Not only will this new lecture theatre benefit the students, it will be a bookable venue for use by others.
It is expected that the venue will be fully operational by the start of the second semester in July next year.
This venue is additional to the pool of venues and does not replace any venue.
“The construction of it was recommended early in 2010 as an urgent need was identified for a lecture venue to accommodate courses with large enrolments, without the need to split the courses,” added Briers.
Though a lot of work needs to be done, nothing will affect the environment and not a lot of changes will be done.
However, the trees that fall within the footprint of the new building will be impacted. All yellowwood and wild olive trees will be retained. Large exotic specimens, such as London planes near the old South bus stop, as well as the oak tree that resides on the corner of University Avenue, will be kept.
Thirteen new indigenous and exotic trees will be planted.

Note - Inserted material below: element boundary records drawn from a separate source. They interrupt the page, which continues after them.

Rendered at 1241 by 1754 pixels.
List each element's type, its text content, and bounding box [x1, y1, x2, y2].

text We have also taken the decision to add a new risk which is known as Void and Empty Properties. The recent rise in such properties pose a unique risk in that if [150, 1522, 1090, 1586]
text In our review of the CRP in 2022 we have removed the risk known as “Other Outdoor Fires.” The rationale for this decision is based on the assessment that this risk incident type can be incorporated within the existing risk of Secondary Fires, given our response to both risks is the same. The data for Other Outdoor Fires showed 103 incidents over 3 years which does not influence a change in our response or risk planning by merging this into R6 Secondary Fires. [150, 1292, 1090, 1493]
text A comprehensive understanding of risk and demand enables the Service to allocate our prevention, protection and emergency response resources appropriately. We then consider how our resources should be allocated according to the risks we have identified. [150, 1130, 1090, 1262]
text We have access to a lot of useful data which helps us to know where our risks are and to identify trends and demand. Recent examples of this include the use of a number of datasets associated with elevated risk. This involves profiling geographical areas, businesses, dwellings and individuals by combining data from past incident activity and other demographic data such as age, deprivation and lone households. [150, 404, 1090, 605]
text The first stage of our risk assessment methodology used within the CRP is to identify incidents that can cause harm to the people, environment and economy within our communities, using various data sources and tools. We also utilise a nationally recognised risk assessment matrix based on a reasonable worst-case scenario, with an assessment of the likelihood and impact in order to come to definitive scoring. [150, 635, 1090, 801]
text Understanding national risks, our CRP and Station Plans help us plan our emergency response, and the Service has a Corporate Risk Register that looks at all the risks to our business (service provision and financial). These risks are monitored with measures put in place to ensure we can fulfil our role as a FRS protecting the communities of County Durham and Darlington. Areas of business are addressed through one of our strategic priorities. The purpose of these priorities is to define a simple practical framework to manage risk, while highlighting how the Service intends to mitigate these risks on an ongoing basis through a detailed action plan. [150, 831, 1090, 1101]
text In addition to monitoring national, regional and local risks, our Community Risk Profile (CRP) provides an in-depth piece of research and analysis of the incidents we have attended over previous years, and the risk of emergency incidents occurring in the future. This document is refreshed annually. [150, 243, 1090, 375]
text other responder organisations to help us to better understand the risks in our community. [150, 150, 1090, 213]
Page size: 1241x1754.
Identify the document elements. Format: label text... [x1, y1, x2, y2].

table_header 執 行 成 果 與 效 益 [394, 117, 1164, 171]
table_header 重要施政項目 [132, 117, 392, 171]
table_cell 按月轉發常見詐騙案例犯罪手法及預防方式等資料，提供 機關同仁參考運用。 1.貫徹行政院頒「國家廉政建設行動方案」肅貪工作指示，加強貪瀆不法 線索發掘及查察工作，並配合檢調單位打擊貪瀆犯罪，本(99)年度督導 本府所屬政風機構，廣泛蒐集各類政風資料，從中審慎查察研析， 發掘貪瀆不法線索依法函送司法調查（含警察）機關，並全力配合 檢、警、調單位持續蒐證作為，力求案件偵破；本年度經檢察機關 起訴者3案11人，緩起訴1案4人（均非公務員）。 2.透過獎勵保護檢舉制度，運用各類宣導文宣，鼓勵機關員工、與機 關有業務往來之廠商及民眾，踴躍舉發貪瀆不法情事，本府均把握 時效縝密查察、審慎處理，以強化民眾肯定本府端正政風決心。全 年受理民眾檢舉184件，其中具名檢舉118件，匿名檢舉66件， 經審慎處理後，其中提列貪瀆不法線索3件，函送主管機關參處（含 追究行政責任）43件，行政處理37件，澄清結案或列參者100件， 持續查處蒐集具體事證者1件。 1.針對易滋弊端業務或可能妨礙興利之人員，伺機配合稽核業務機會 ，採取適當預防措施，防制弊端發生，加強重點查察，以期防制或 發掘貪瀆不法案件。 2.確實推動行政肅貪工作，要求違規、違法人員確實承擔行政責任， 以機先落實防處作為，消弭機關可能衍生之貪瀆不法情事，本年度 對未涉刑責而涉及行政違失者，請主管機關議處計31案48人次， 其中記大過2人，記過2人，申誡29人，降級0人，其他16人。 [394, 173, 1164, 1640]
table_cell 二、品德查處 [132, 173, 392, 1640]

This proposed row of trees might edge the southern boundary of the new lecture building on Madiba Road.
Nine trees that are on the alien invasive list will be removed. Nine more exotic trees will be removed, including eucalyptus, avocado and cypress trees.
One large indigenous wild peach tree will be removed, as well as a large coral tree. Although the coral tree may be viewed as valuable, it is too close to the wild peach tree and the new building footprint. A specialist has suggested that the tree has a wide branch structure and its branches and roots are intertwined with other trees and would therefore not be successfully relocated.